Another option is simply deliver the baby. Alive. Or perform a C-section which can be performed in 5-10 minutes. Delivering the baby takes less time and no more trauma to the mother. Delivering a live baby is not harmful to the mother. Granted, a 21 week baby will not survive long. But a 24 week baby will.
I simplified, but anyone can see that if the question is how to most safely and rapidly terminate a pregnancy for a mother’s health, why would you choose an intact dilation and extraction?
The American Medical Association, the largest medical association in the US said, “According to the scientific literature, there does not appear to be any identified situation in which intact D&X is the only appropriate procedure to induce abortion...”
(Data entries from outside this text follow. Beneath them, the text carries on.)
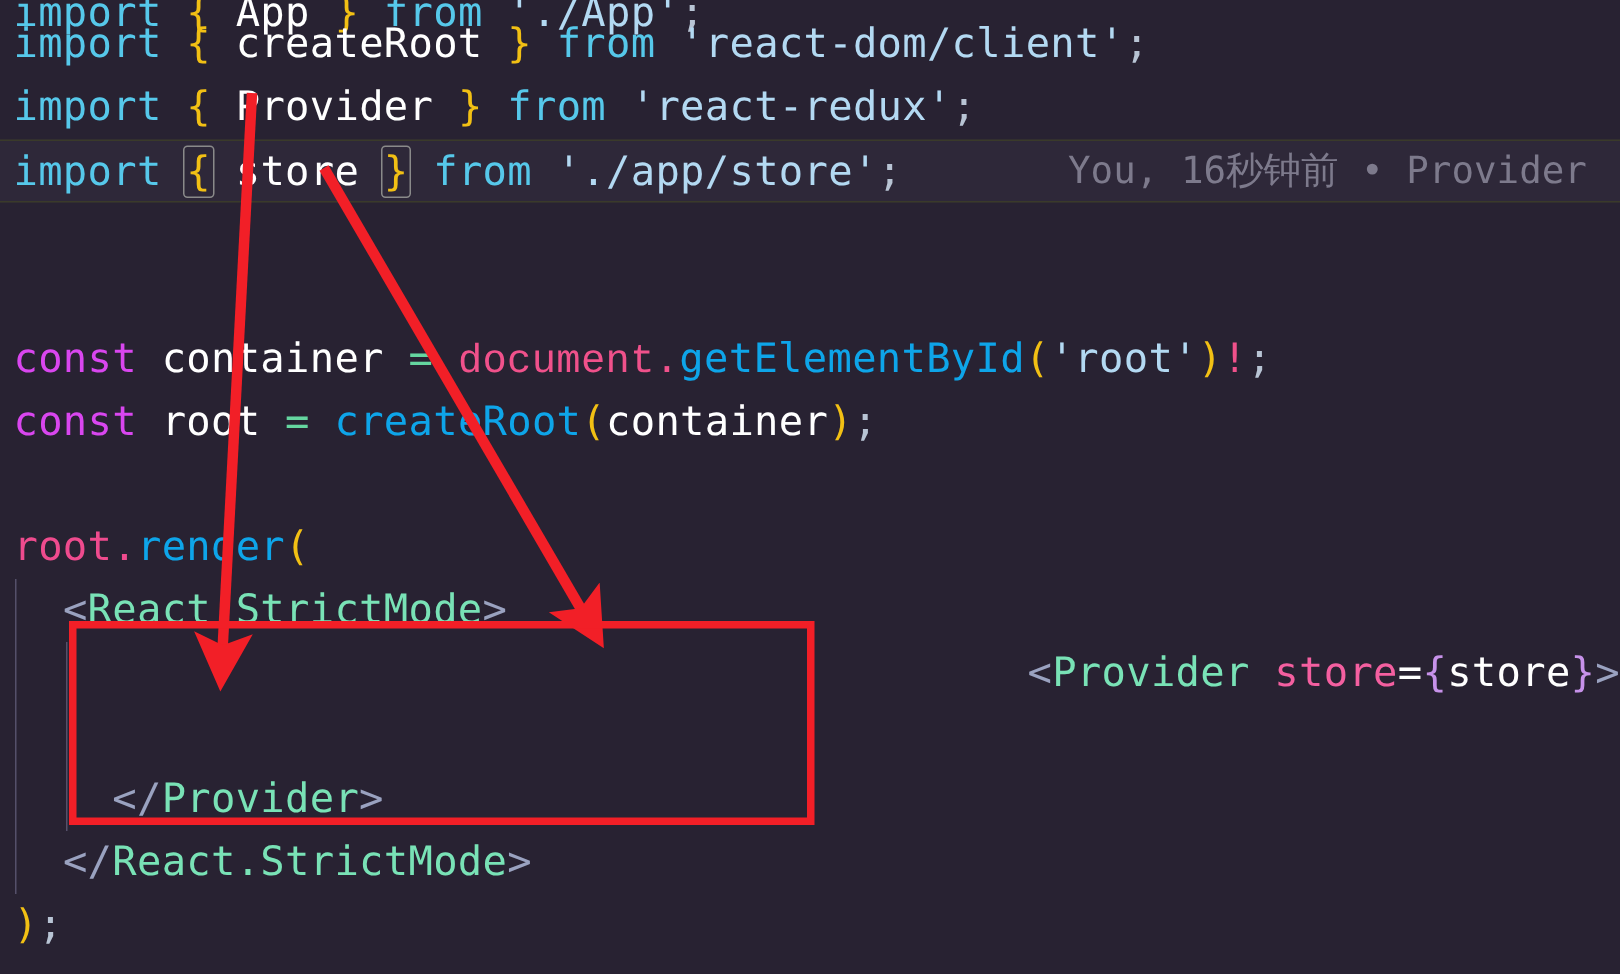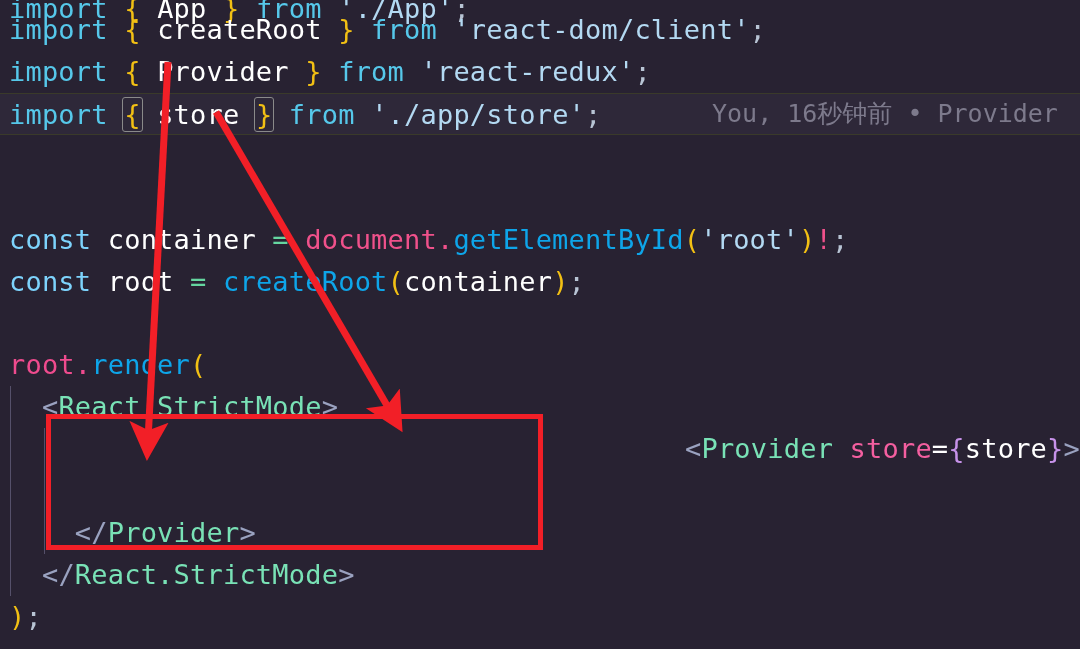--- a/index.html
+++ b/index.html
@@ -60,7 +60,7 @@
   .plain   { color: #ffffff; }
   .str     { color: #b3d9f2; }
   .punc    { color: #b8c4d4; }
-  .cnst    { color: #7dd3fc; }  
+  .cnst    { color: #d946ef; }  
   .op      { color: #65d6a0; }  
   .prop    { color: #f0518b; }  
   .prop2   { color: #ef4b8e; }

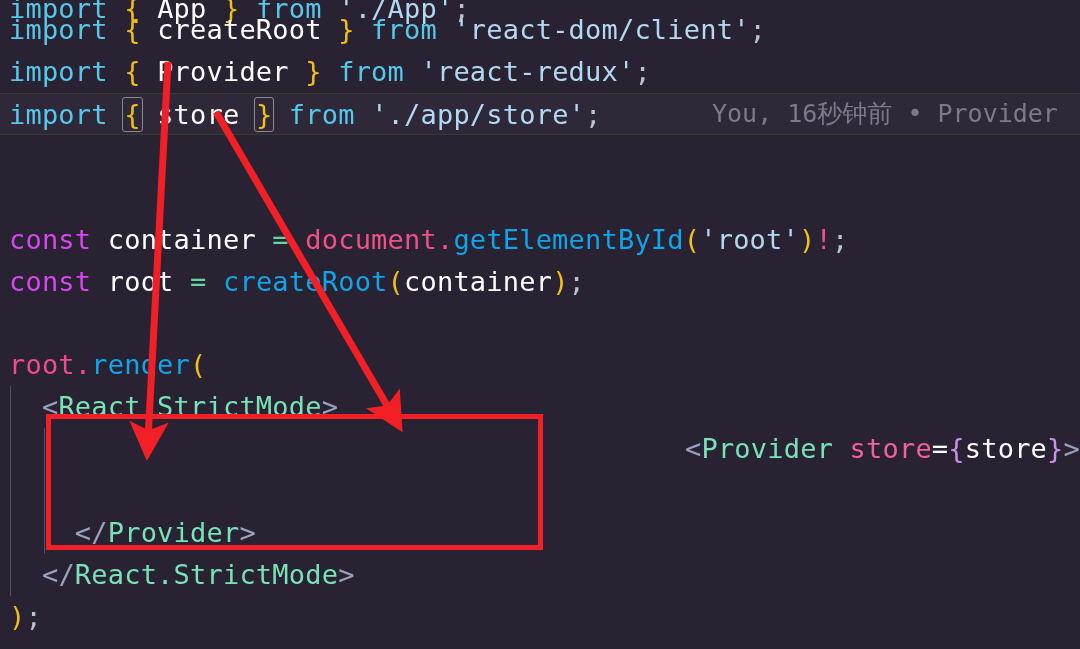--- a/index.html
+++ b/index.html
@@ -62,7 +62,7 @@
   .punc    { color: #b8c4d4; }
   .cnst    { color: #d946ef; }  
   .op      { color: #65d6a0; }  
-  .prop    { color: #f0518b; }  
+  .prop    { color: #f0518b; font-family: Liberation Mono, monospace; }  
   .prop2   { color: #ef4b8e; }
   .fn      { color: #0ea5e9; }  
   .bang    { color: #f0518b; }

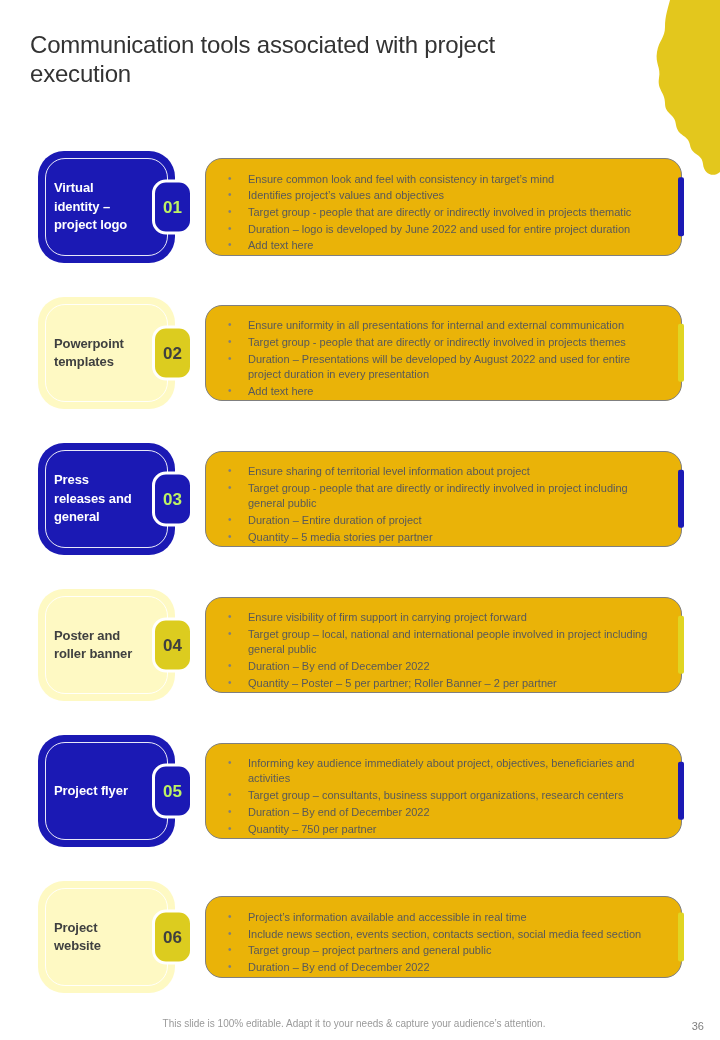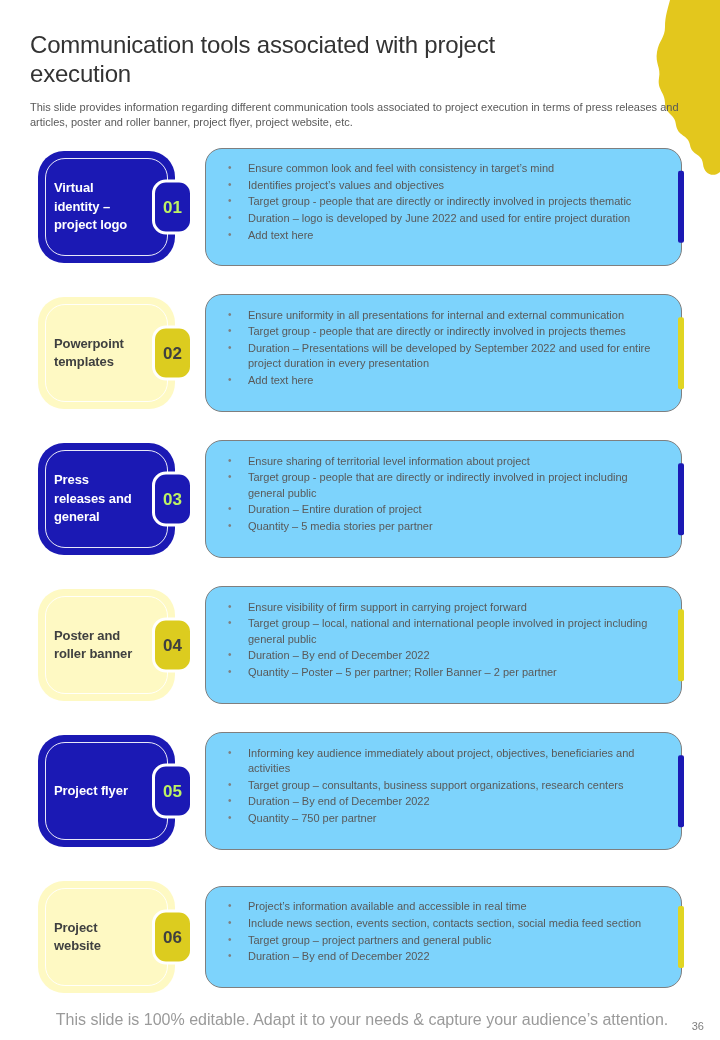--- a/index.html
+++ b/index.html
@@ -163,7 +163,6 @@
 
   <div class="header">
     <div class="page-title">Communication tools associated with project execution</div>
-    <div class="page-subtitle">This slide provides information regarding different communication tools associated to project execution in terms of press releases and articles, poster and roller banner, project flyer, project website, etc.</div>
   </div>
 
   <div class="rows">

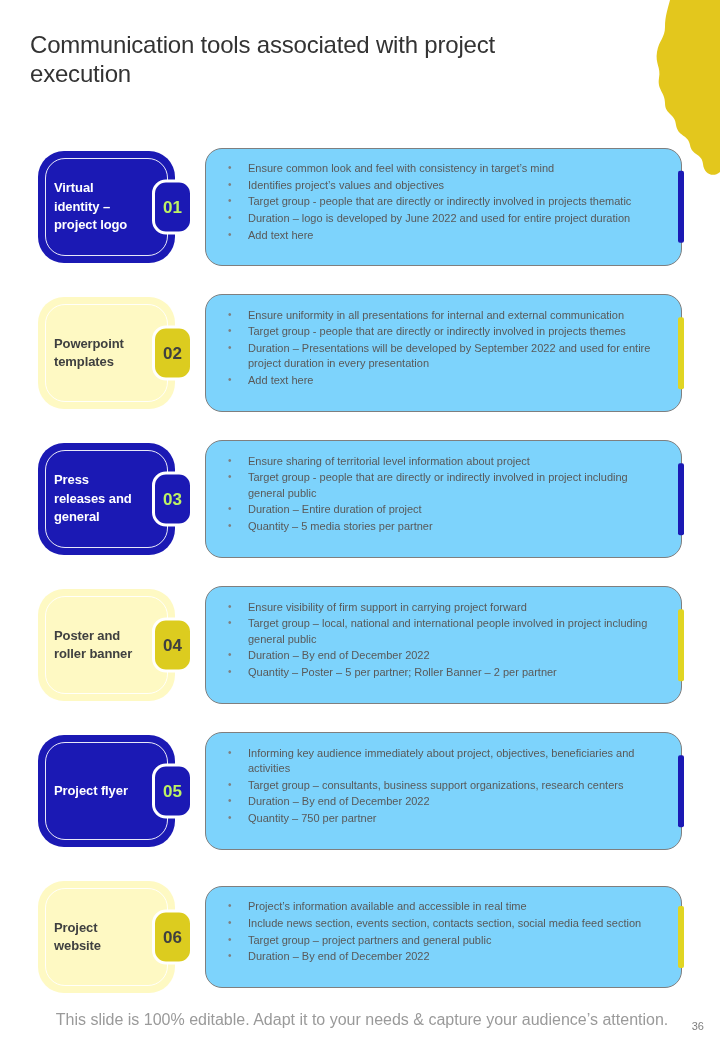--- a/index.html
+++ b/index.html
@@ -97,8 +97,8 @@
     margin-left: 30px;
     border: 1px solid #7f7f7f;
     border-radius: 17px;
-    background: #7dd3fc;
-    padding: 11px 20px 21px 8px;
+    background: #eab308;
+    padding: 11px 20px 0 8px;
   }
   .bullet-list { list-style: none; }
   .bullet-list li {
I’ve heard lots of figures thrown around as rhetoric. Some say it really isn’t done. Some say maybe twenty a year. I wish I knew. The CDC reports in 2000, 8,826 abortions from all types of procedures after 21 weeks gestation. Under curettage which accounted for 7,501, they give a footnote, “includes dilation and evacuation”. They also have a category called “other” which accounts for 888 late term abortions.
The most common date for viability is 24 weeks gestation. About 25% will survive to go home at 24 weeks. At 25 weeks that number of survivors jumps to 50-75%. Many surveys will include 23 weeks in the mix of very early deliveries.